Aim of the exercise: Copy the lines word for word, beginning with the line that contains "phylum: Bryophyta" and continuing through the final line.

Material provided:
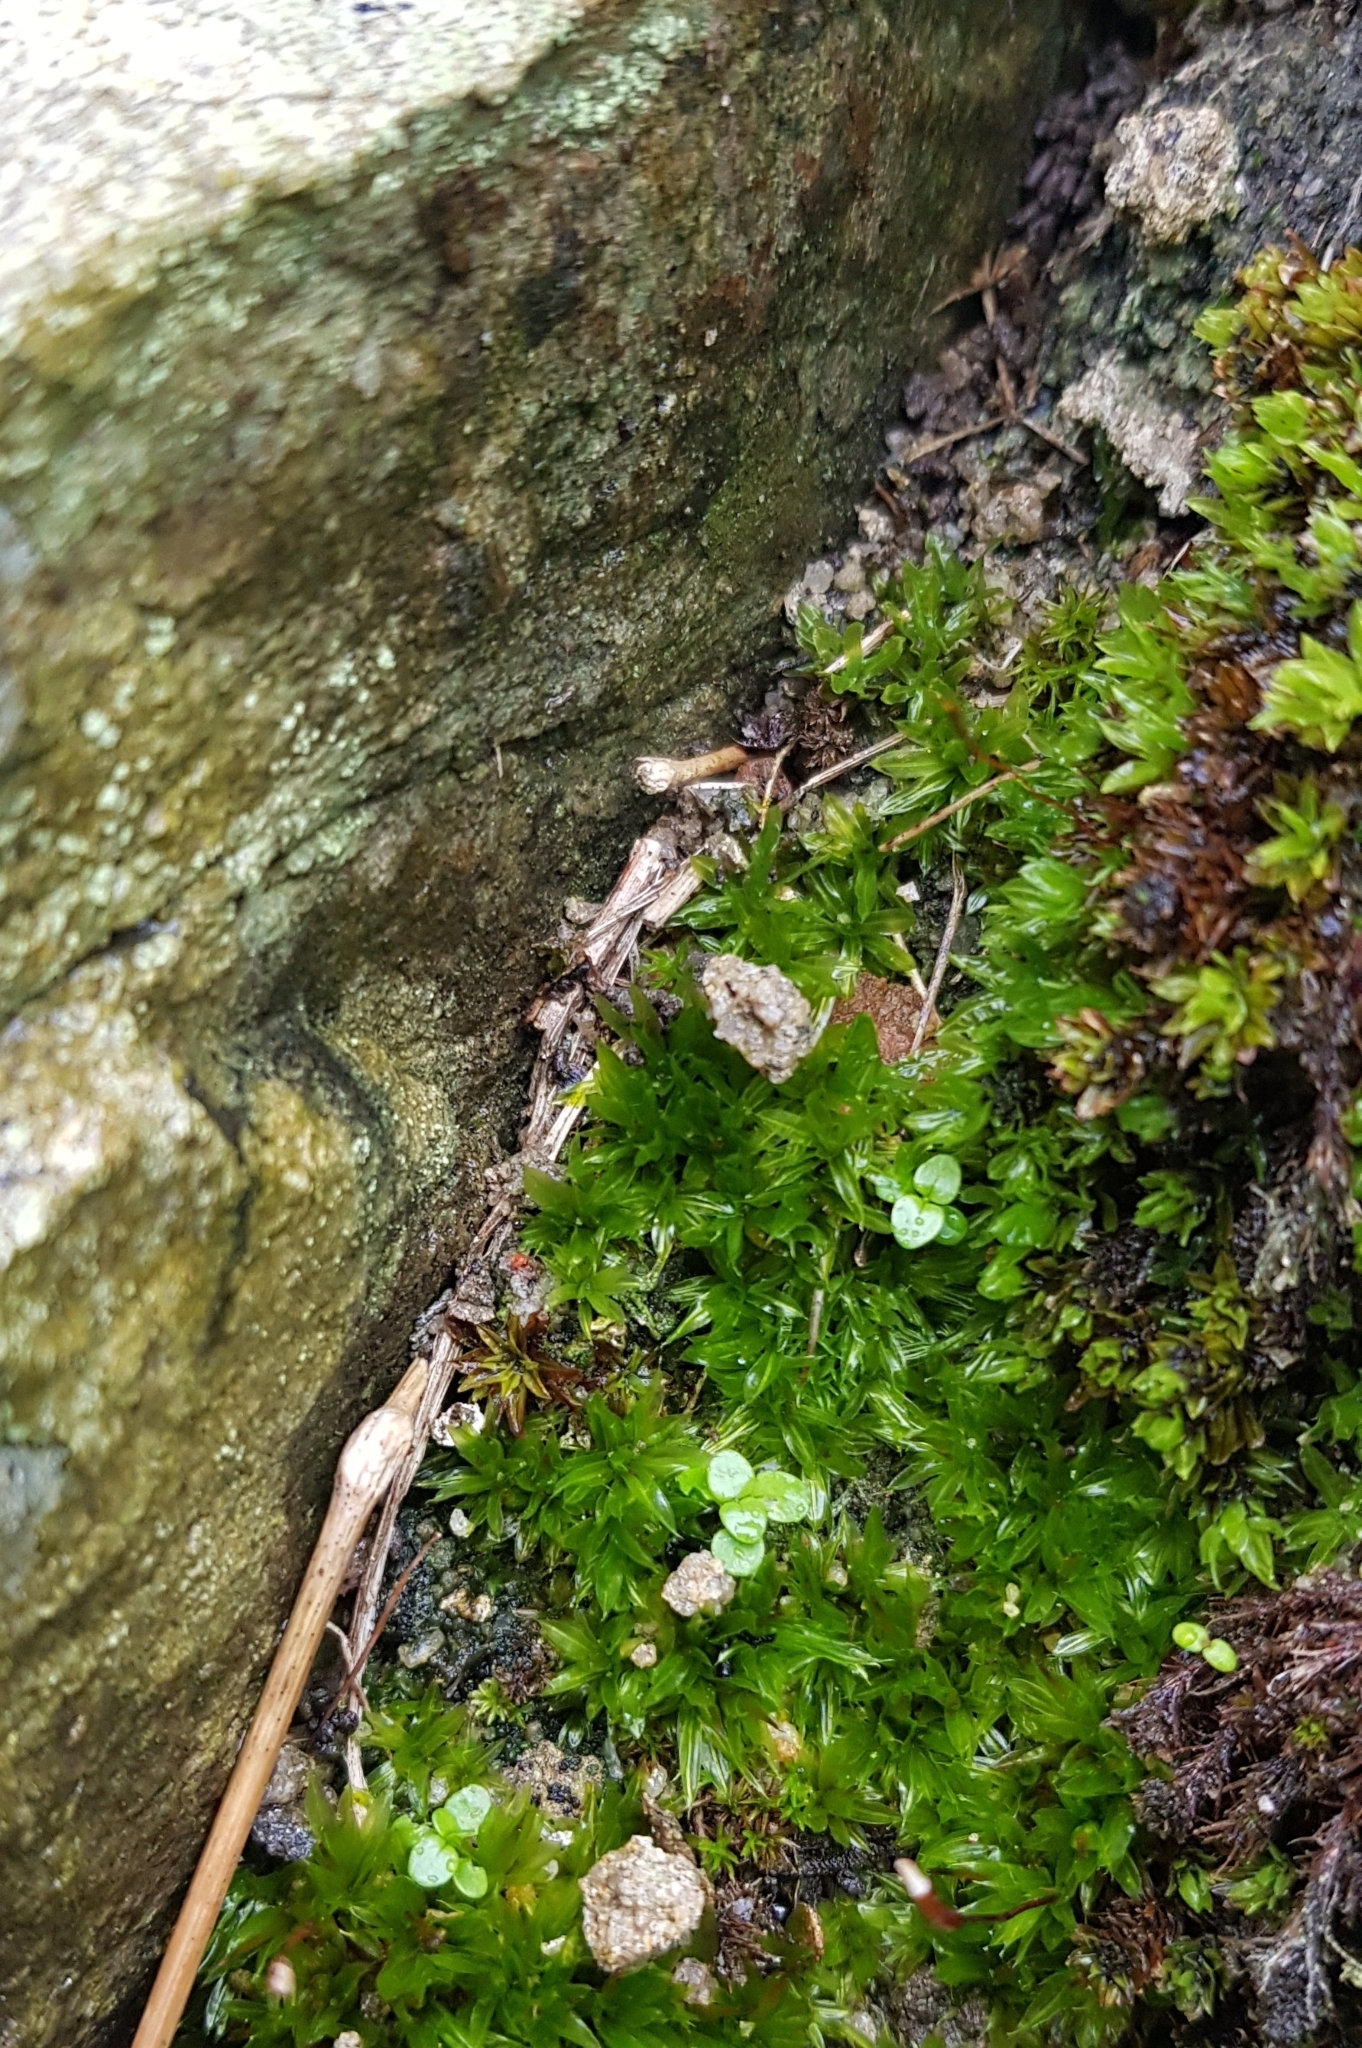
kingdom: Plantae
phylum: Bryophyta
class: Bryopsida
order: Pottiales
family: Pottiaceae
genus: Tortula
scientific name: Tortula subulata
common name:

Answer:
phylum: Bryophyta
class: Bryopsida
order: Pottiales
family: Pottiaceae
genus: Tortula
scientific name: Tortula subulata
common name:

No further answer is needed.